Make yourself healthy first so that you can help others.   Certainly don't put your husband first anymore.. he certainly hasn't done the same for you. 


-Formerly "Lostdad" - I now embrace the username "phoenix" because my former life ended in flames, but my new life will be spectacular. 

 
 

November 27, 2016 2:35 pm  #9


Re: I did it

Dating while living together (but effectively apart) sounds awkward and could create some unexpected friction. Definitely make sure there's some agreed upon rules in terms of making sure the other person isn't unfairly tasked with child watching, especially of the unexpected kind.

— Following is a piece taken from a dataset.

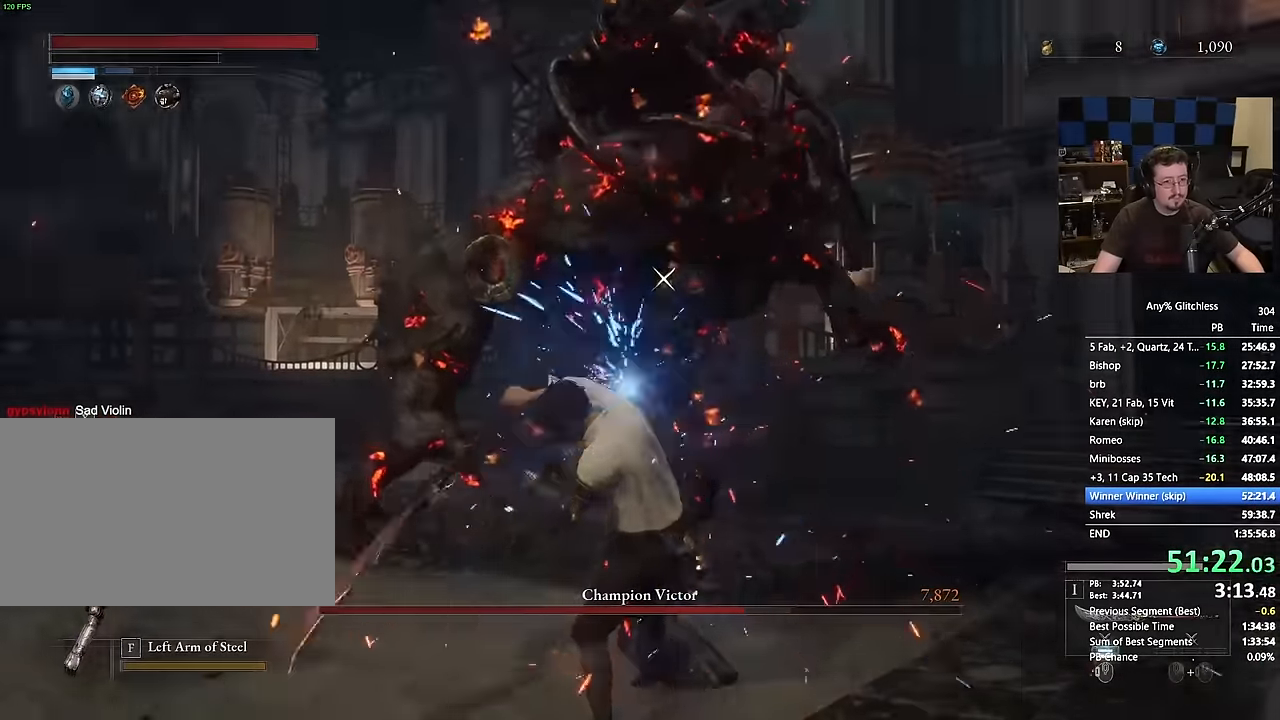
{"keys": ["w"], "mouse": [], "events": [[117, "d", "down"], [350, "d", "up"]]}
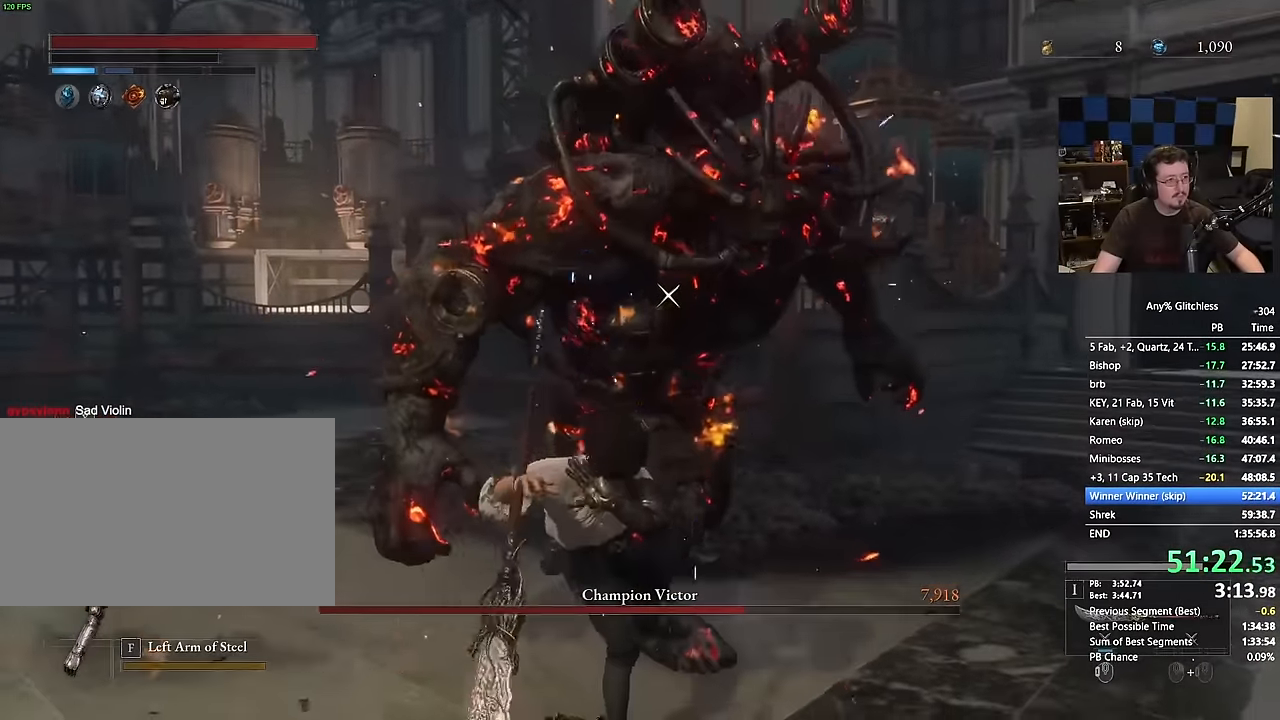
{"keys": [], "mouse": [], "events": [[500, "w", "up"]]}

Overnights, bringing dates home, etc. would be a bit disrespectful to me. It could be a bit of a minefield the longer it lasts.

If you are legally married, in Ontario you must be living separate for at least a year before you can apply for divorce. That doesn't mean different residences but does mean separated lives as in sleeping quarters, non-shared meals and so on. Shared expenses need to be spelled out similarly to a rental agreement you'd make for an in-law apartment. It may be different in common-law situations.

On the assumption you two can amicably work together as effective parents the best option in the longer term would be separate residences near enough that the kids can easily float between them without disrupting their school and friendships. This allows both of you to become individuals in your own spaces. In the short term, there's nothing wrong with staying in the same place as long as it isn't offering false hope to anyone that it will all go back to what was.

Good luck, every small step counts.


“The future is unwritten.”
― Joe Strummer
 

November 27, 2016 3:30 pm  #10


Re: I did it

um, if I remember right you aren't married, don't believe in marriage?

so I just want to sound a word of caution - there are laws about relationships with or without the marriage licence and it might be worth finding out where you stand - it's not just the divorce it's the financial separation.  Time usually factors into it so if you want to establish the relationship is ended it won't be as long as you are under the same roof.